Sixteen women disassemble themselves almost every night. It goes like this:
Hair first.
Earlobes.
Eyebrows.
Eyelashes.
(Inhale please.)
Nose.
Lips: upper and then lower.
Teeth.
Breasts: right and then left.
Buttocks: the firmer first.
Hips: together, as a set.
Nails of the toes.
Nails of the fingers.
Sex (unhook with caution, only once a month).
And so on.
When they are done, they look as though they have been skinned alive. Each part they remove is returned to a designated place on the shelves, which are in between the statues of the gods, in the temple of women. They return each item to its niche meticulously. Each tooth and fingernail has an individual case lined with silk. Feet are placed on shoe racks. Arms and shoulders dangle off golden hangers. Eyes stare blankly from clear cases that in some other place might have been used for spectacles. Bared, the women walk with the sinuous looseness of snakes. They are unencumbered by the essentials they retain; the gorgeous organs of their transparent bodies quiver with life.

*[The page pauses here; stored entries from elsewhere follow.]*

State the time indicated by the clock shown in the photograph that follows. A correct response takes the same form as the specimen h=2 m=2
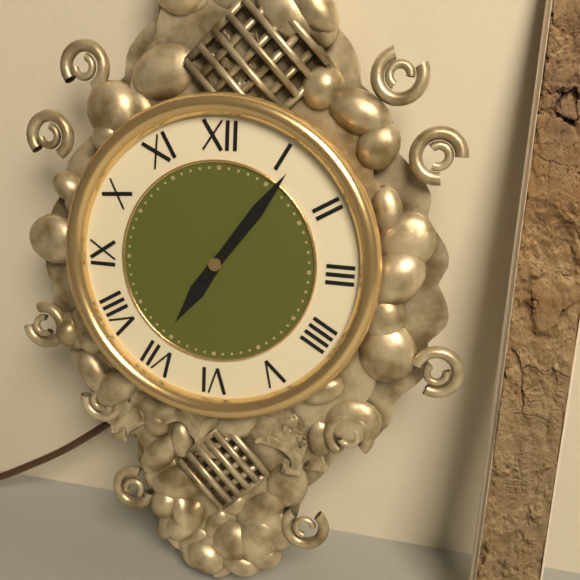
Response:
h=7 m=6
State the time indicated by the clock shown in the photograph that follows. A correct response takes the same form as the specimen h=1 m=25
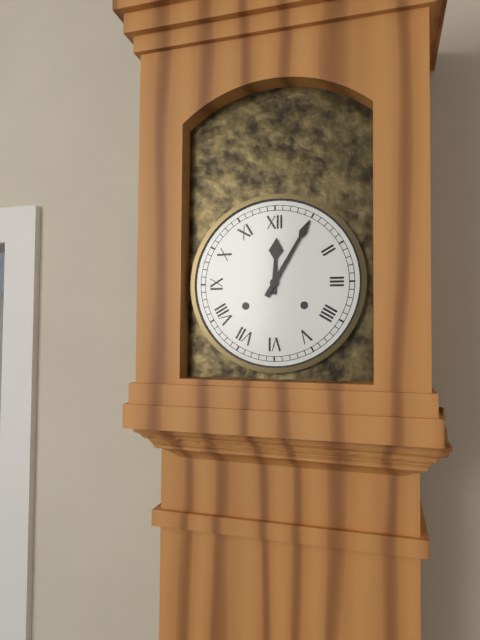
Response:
h=12 m=5
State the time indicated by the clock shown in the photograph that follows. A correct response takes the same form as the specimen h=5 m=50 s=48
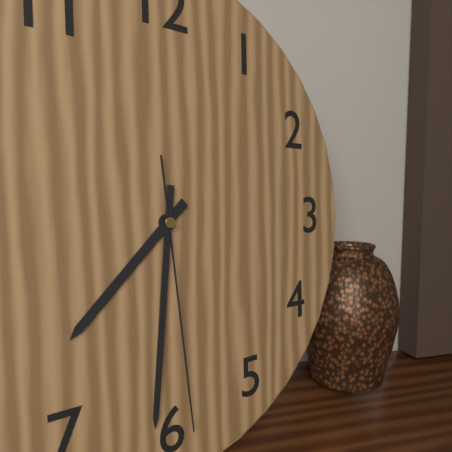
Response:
h=7 m=31 s=29
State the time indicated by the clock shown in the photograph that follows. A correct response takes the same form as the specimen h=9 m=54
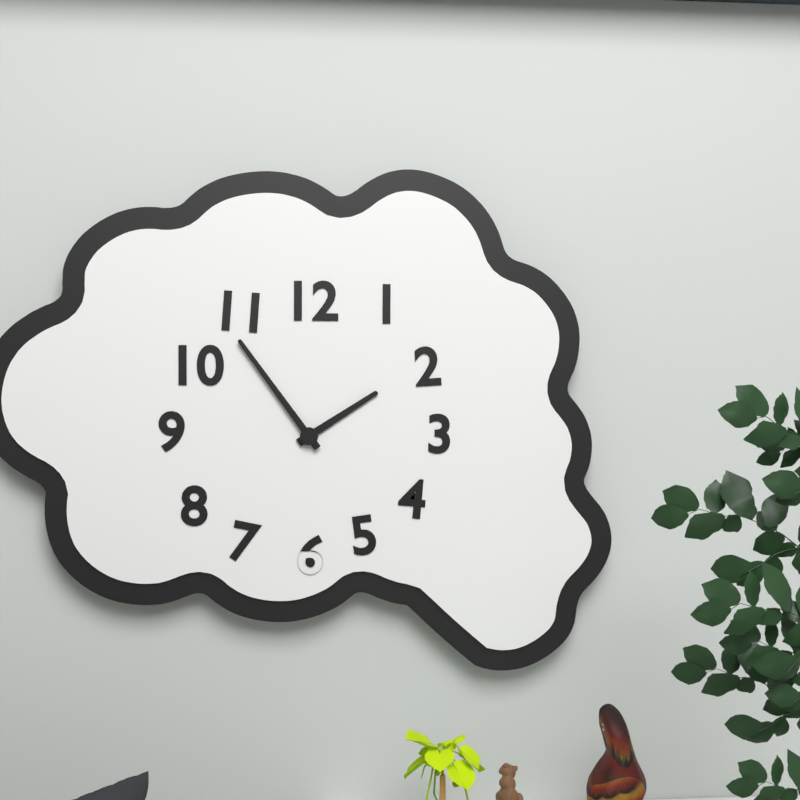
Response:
h=1 m=54
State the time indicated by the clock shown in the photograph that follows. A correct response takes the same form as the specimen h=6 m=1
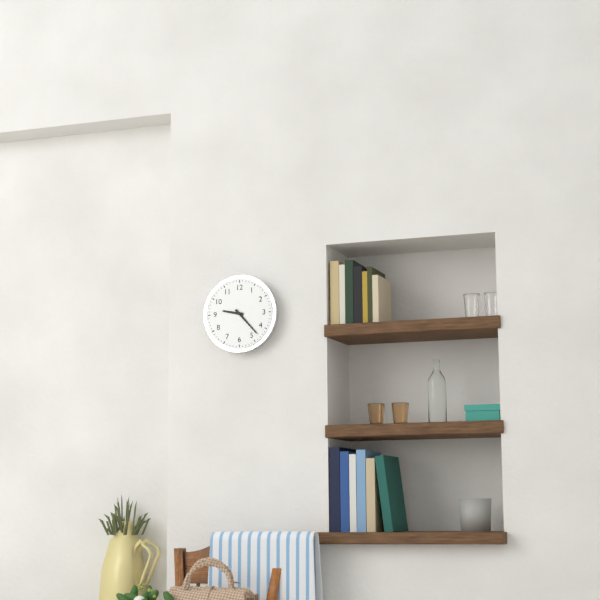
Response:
h=9 m=23
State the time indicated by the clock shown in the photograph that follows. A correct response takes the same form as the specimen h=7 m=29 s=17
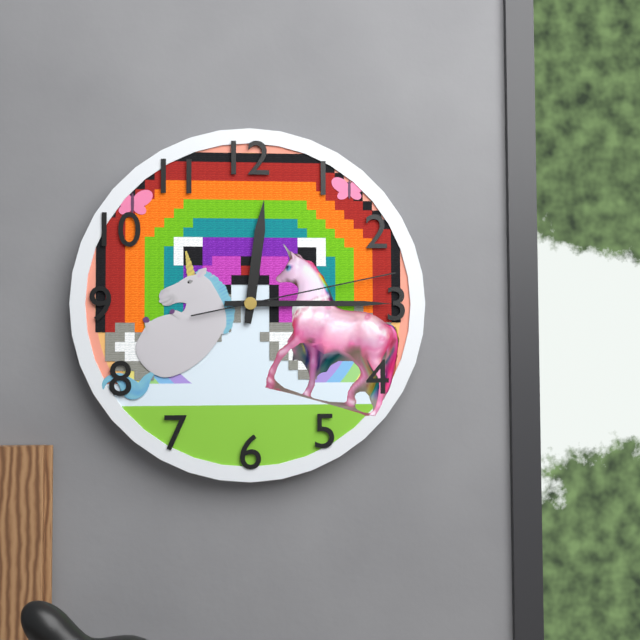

At the end of a river with no name, women built a temple to which only women are admitted. The stone palace on top of the small hill fills up the sky. God crowds this place in many forms; those of women – Saraswati, Lakshmi, Parvati – take the highest places. Around them, the important male gods, as well as the innumerable minutiae of a thousand minor village and household gods, line the altars and carved interiors. The ones everyone knows: KrishnaShivaVishnuGaneshaHanumanMuruganBrahmaRama.The ones no one knows. The women swathe the statues of the nava graha, the nine planets, in silk and gold, anoint them, and leave room for the customary orbits of worship. The festival chariots bend under the weight of too much god. The statues shine immaculate and dustless. Noise remains below a certain level – the almost inaudible echo of bare feet padding on stone beats the most consistent rhythm. The women observe three periods of worship – one at dawn for Saraswati, one at noon for Lakshmi, and one at moonrise for Parvati.